Accurate prediction for electron affinities of the radicals derived from the halide benzene

The molecular structures and electron affinities of eight radicals derived from the halide benzene by removing a hydrogen atom have been determined using seven hybrid Hartree-Fock/density-functional methods. The basis set used in this work is of double-zeta plus polarization quality with additional diffuse s- and p-type functions, denoted as DZP++. These methods have been carefully calibrated [J. C. Rienstra-Kiracofe, G. S. Tschumper, H. F. Schaefer, S. Nandi, and G. B. Ellison, Chem.

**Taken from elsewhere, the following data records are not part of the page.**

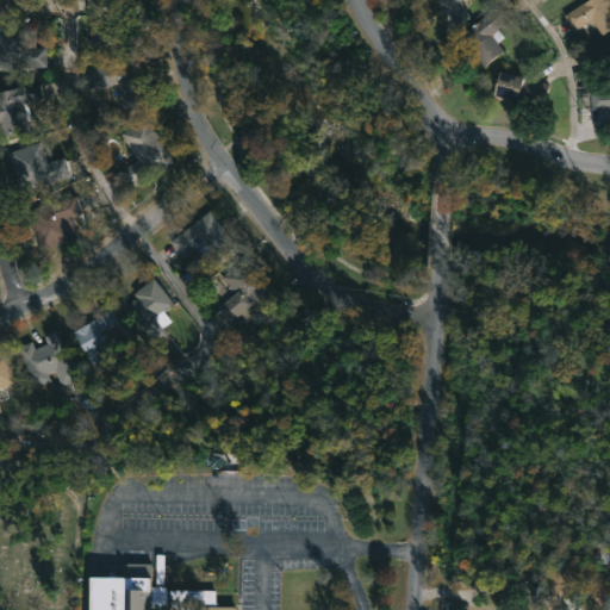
[(0,0),(39,0),(41,13),(0,13),(0,0)]
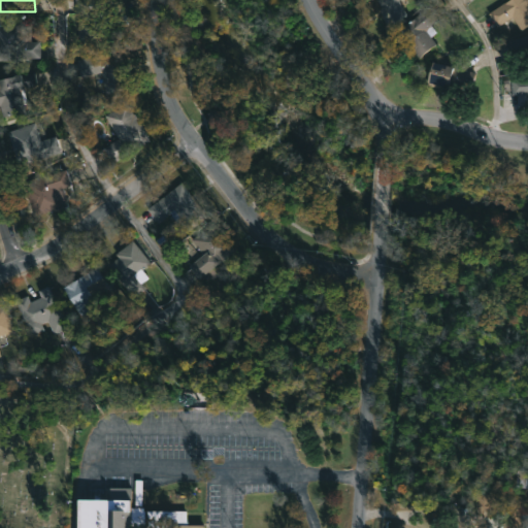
[(102,0),(102,14),(112,14),(111,41),(76,40),(77,19),(83,19),(83,14),(72,14),(72,0),(102,0)]
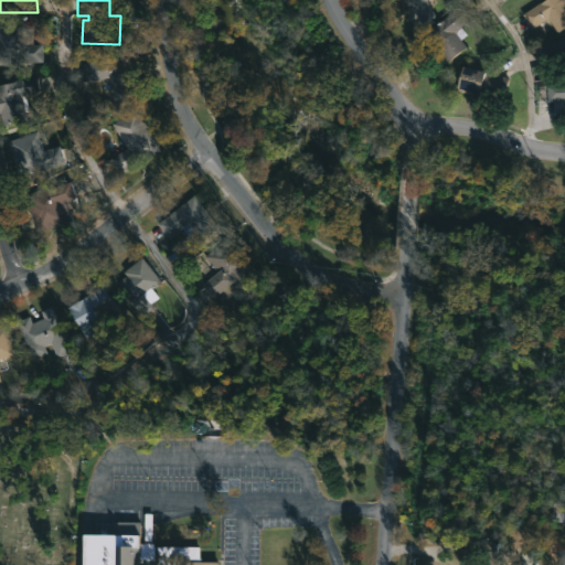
[(425,22),(413,28),(401,0),(425,0),(430,10),(422,13),(425,22)]
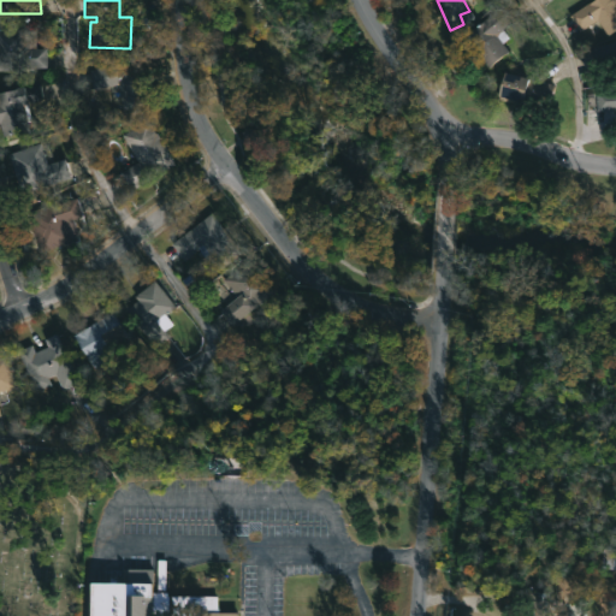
[(593,0),(615,0),(615,29),(608,35),(597,19),(579,31),(569,16),(593,0)]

Rev. (Washington, D. C.) 102, 231 (2002)]. The geometries are fully optimized with each density-functional theory method and discussed, respectively. The three different types of the neutral-anion energy separations reported in this work are the adiabatic electron affinity, the vertical electron affinity, and the vertical detachment energy. The most reliable adiabatic electron affinities (with zero-point vibrational energy correction), obtained at the DZP++ B3LYP level of theory, are 1.74 eV (o-C6H4F), 1.39 eV (m-C6H4F), 1.34 eV (p-C6H4F), 1.78 eV (o-C6H4Cl), 1.53 eV (m-C6H4Cl), 1.45 eV (p-C6H4Cl), 2.06 eV (o-C6H3F2), and 2.04 eV (p-C6H3F2), respectively. Compared with the experimental values, the average absolute error of the B3LYP method is 0.03 eV. The BLYP, BP86, and BPW91 functionals also gave excellent predictions, with average absolute errors of 0.05, 0.08, and 0.08 eV, respectively.